- DATA FOR THIS TASK -
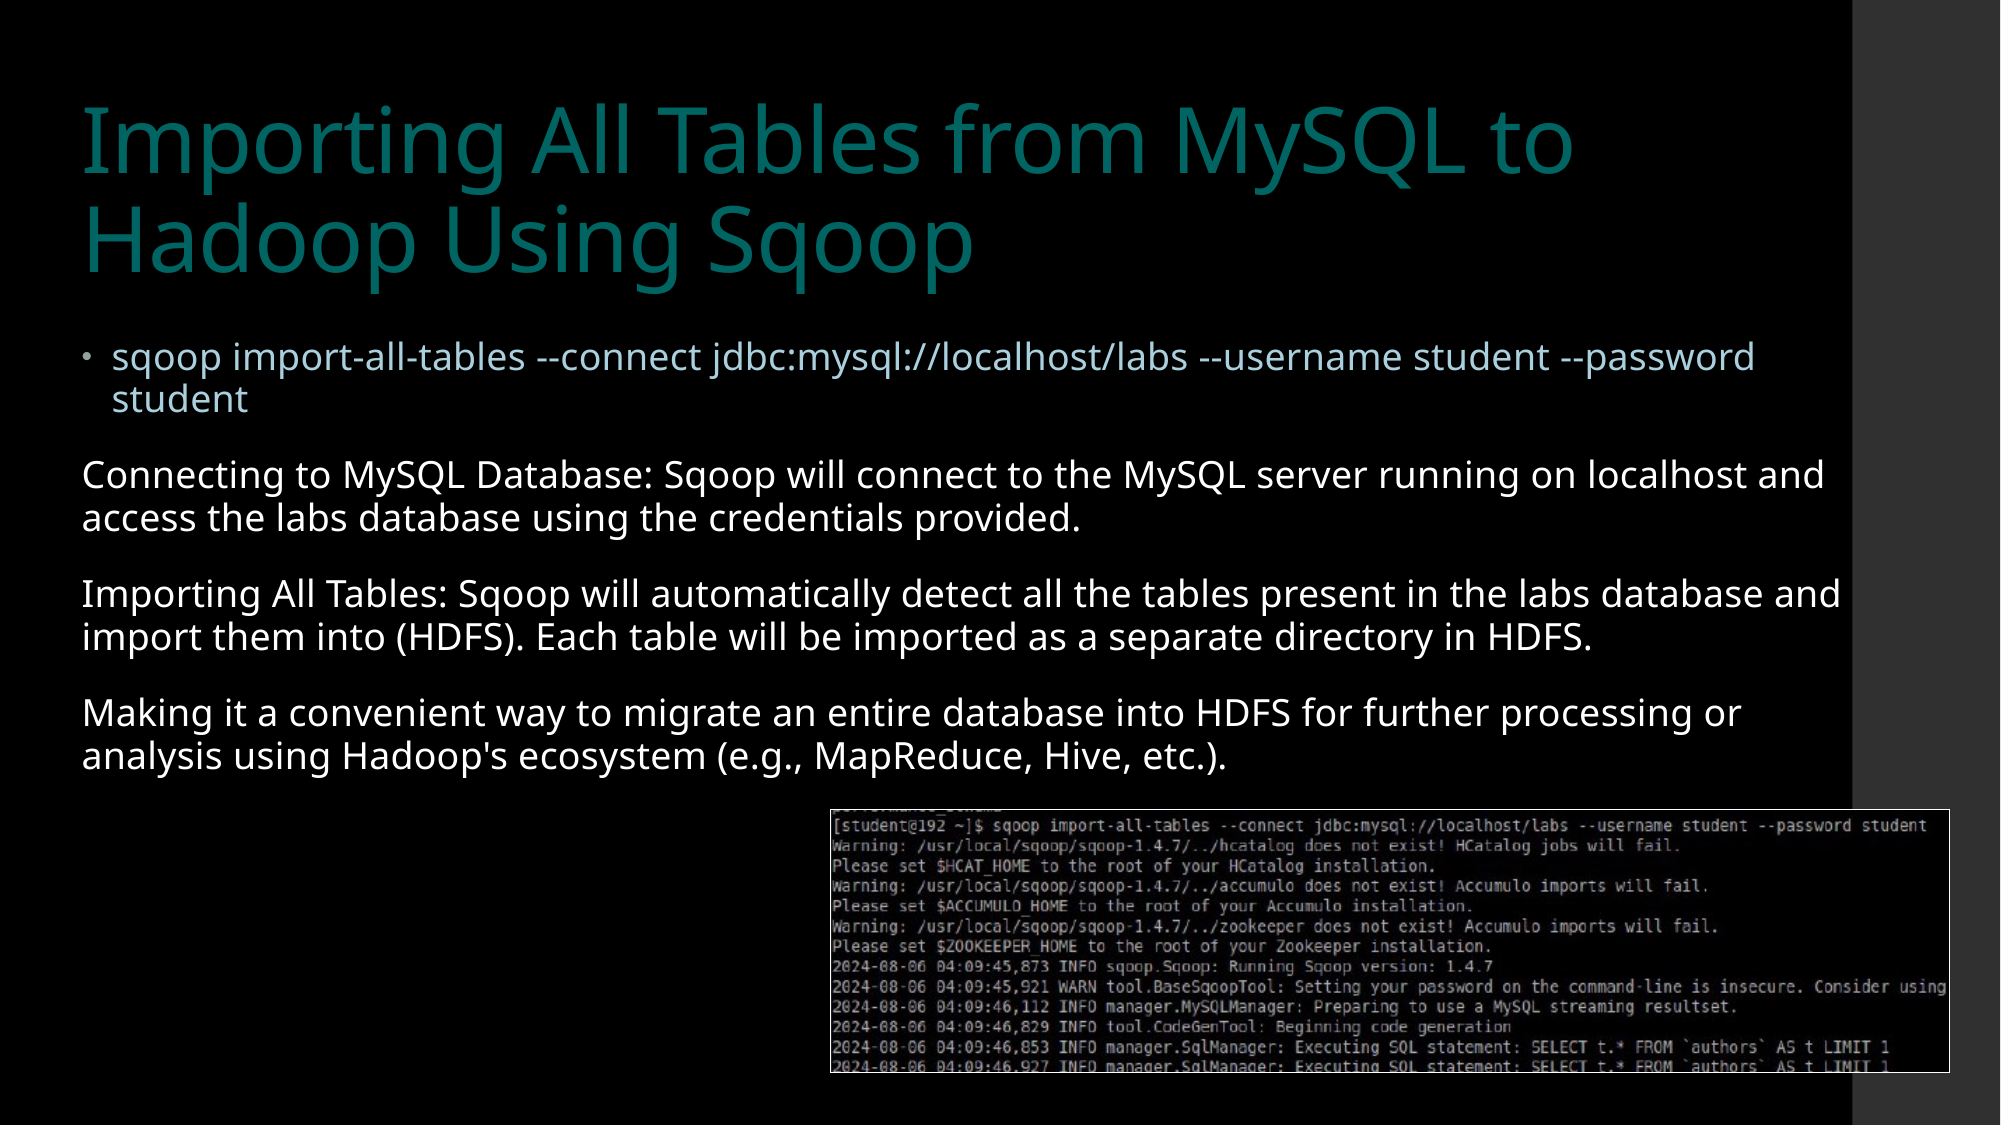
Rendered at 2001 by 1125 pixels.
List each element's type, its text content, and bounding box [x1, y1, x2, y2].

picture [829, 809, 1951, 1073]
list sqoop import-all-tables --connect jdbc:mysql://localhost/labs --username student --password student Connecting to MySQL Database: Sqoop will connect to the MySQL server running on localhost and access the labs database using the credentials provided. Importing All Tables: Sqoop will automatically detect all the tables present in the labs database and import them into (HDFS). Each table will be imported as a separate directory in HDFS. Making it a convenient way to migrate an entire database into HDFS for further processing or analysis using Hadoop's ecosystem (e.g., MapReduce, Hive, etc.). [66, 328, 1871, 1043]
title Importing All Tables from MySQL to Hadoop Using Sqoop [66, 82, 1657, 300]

* * *

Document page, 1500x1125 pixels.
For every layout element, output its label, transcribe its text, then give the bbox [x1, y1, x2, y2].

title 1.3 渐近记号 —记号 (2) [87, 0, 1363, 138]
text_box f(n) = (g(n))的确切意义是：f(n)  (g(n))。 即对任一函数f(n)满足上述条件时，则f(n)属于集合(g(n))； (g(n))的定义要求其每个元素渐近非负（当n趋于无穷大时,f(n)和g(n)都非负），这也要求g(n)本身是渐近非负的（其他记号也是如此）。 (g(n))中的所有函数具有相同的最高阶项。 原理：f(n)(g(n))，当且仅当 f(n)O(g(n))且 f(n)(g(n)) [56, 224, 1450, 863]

- WORK REQUEST -
Search the data above for the string "pixels" and copy each line that has it.

- RESULT -
Rendered at 2001 by 1125 pixels.
Document page, 1500x1125 pixels.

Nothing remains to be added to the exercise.